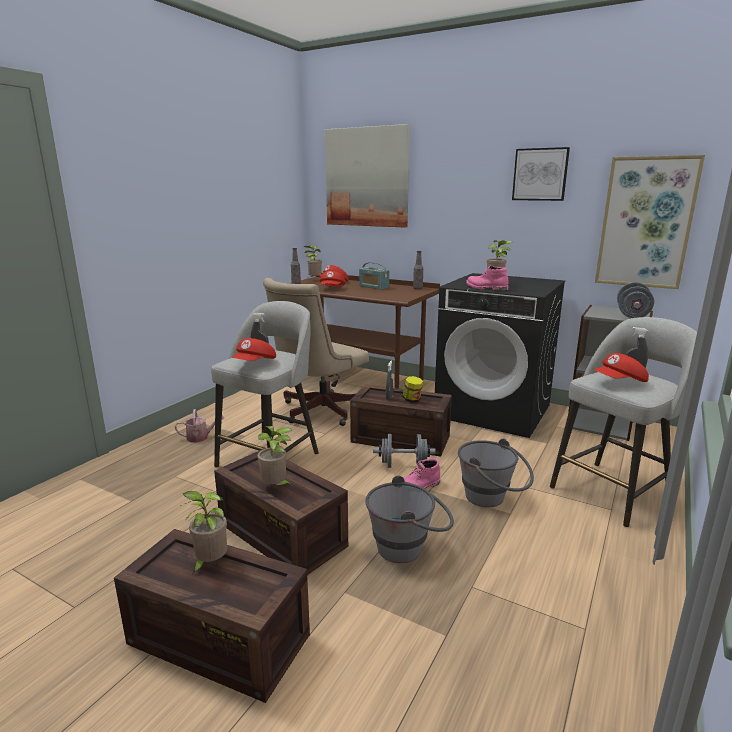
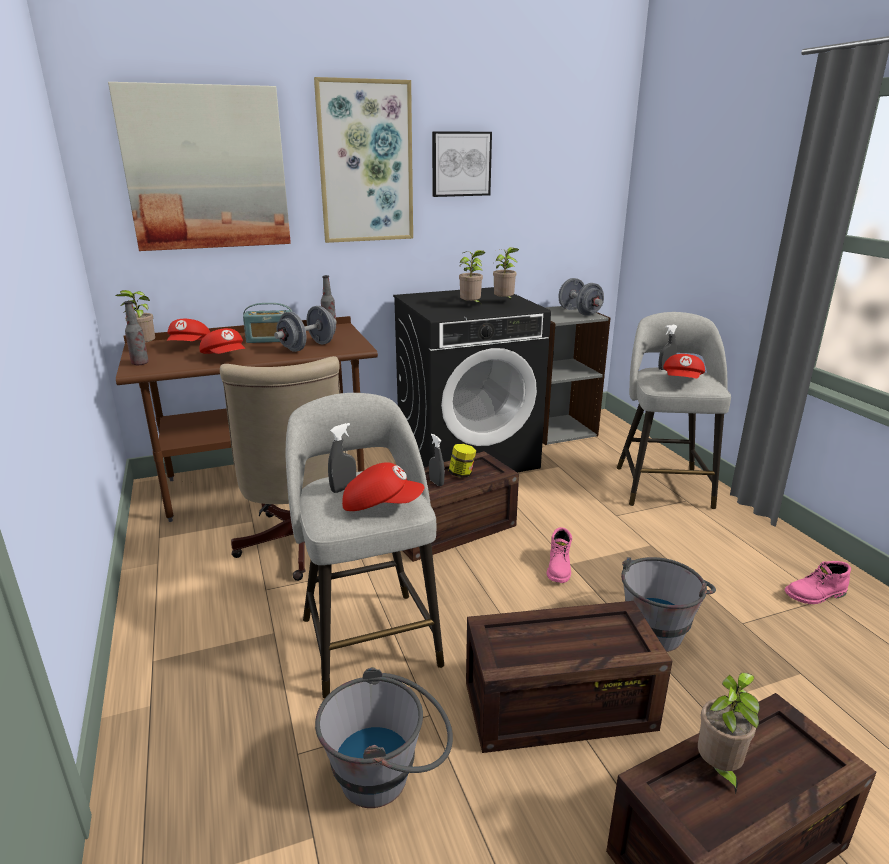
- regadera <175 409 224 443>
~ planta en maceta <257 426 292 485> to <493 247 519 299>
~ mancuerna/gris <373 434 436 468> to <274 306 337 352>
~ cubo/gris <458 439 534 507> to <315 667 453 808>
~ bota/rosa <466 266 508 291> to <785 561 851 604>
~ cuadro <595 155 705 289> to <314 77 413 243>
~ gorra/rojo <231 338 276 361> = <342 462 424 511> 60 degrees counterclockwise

= DESCRIPTION OF THE TASK =
Starting at the first line of the listing above, write out each line exactly and nothing else until you reach the line containing "561 851 604>", which is included as well; omit all pictures.

= FINISHED EXERCISE =
- regadera <175 409 224 443>
~ planta en maceta <257 426 292 485> to <493 247 519 299>
~ mancuerna/gris <373 434 436 468> to <274 306 337 352>
~ cubo/gris <458 439 534 507> to <315 667 453 808>
~ bota/rosa <466 266 508 291> to <785 561 851 604>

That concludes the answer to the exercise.